Pleading For Protection: Why Many Immigrants May Lose Status by The End of the Year


More than 300,000 immigrants in the U.S. right now are at risk of losing their legal status by the end of year if TPS is not extended for El Salvador, Nicaragua, Nepal, and Honduras.

The current legal status of hundreds of thousands of immigrants is at risk after failed negotiations between their lawyers and the Biden administration. Their lawyers and the Biden administration were unable to come to an agreement over the Temporary Protected Status (TPS) that was previously granted to citizens of El Salvador, Nicaragua, Nepal, and Honduras. The Trump administration tried to end TPS for these countries while he was president, but the issue has been tied up in the courts for years now.

For more than a year now, the Biden administration has tried to negotiate a settlement so that countess lives are not affected in a negative way. However, this was to no avail, as the two sides have been unable to reach an agreement.

As a result of the collapse of settlement negotiations, approximately 337,000 immigrants are at risk of losing their legal status in the United States. Without legal status, these people groups will be placed in disenfranchised conditions, and they might also end facing deportation to their native country (El Salvador, Nicaragua, Nepal, or Honduras). This does not account for the families, spouses, and children that are reliant upon the economic upward mobility of these individuals. Those affected may lose status as early as December 31, 2022.

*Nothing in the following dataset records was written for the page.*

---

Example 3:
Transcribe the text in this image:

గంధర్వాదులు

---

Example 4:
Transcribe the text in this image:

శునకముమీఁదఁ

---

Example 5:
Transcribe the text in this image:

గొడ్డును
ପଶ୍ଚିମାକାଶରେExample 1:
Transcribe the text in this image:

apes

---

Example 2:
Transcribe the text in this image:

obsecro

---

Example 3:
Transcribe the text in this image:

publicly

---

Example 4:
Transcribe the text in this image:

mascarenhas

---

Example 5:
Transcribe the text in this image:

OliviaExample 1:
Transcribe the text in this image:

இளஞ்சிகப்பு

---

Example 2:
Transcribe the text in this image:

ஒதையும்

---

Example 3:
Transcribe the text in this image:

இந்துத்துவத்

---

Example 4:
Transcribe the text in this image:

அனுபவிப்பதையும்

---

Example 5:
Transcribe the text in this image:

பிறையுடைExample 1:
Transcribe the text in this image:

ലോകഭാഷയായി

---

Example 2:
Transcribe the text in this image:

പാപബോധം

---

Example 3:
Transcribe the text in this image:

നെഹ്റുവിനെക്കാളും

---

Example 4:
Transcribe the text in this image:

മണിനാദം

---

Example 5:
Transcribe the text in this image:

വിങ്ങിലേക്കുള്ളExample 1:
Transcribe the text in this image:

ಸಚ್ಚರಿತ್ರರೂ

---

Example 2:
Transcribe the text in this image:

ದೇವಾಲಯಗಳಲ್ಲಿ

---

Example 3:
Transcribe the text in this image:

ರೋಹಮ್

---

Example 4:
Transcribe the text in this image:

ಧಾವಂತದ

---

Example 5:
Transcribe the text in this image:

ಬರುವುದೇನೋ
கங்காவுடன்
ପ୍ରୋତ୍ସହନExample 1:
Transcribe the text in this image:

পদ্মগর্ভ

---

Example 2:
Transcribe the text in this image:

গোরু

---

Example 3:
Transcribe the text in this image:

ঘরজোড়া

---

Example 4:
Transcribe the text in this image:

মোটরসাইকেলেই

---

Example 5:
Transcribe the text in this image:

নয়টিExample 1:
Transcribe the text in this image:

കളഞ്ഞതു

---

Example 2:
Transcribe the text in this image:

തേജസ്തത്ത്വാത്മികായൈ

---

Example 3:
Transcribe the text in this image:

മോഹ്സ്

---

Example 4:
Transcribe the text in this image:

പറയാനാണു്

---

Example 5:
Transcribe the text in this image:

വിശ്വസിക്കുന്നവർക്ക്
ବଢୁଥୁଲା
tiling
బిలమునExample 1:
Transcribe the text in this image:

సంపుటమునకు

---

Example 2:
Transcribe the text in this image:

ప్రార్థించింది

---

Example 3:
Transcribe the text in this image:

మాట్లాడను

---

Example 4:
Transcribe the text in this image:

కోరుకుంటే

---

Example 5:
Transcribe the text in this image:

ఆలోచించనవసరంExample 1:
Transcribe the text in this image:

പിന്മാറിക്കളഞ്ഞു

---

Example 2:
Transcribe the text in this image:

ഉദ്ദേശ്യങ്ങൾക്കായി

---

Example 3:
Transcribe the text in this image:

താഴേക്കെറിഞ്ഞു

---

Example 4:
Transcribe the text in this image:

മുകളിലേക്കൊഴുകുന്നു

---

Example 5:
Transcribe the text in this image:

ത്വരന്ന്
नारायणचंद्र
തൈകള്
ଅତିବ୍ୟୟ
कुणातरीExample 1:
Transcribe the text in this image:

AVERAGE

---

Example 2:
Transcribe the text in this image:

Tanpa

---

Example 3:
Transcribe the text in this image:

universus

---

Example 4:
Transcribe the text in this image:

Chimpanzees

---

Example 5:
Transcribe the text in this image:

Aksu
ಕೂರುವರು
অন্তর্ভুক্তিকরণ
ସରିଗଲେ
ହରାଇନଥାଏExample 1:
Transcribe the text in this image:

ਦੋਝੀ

Immigration lawyers have expressed that the administration’s failure to reach a compromise in favor of those under TPS will force Biden to defend Trump’s unfair and arbitrary policies. Biden, however, vowed in the year 2020 to prevent the deportation of TPS beneficiaries to countries that he believed would place their safety in jeopardy.

Although this appears to be an unfavorable verdict for immigrants who have been able to live and work in the U.S. under this policy, there is still the possibility that the program and their status can be extended for another nine months.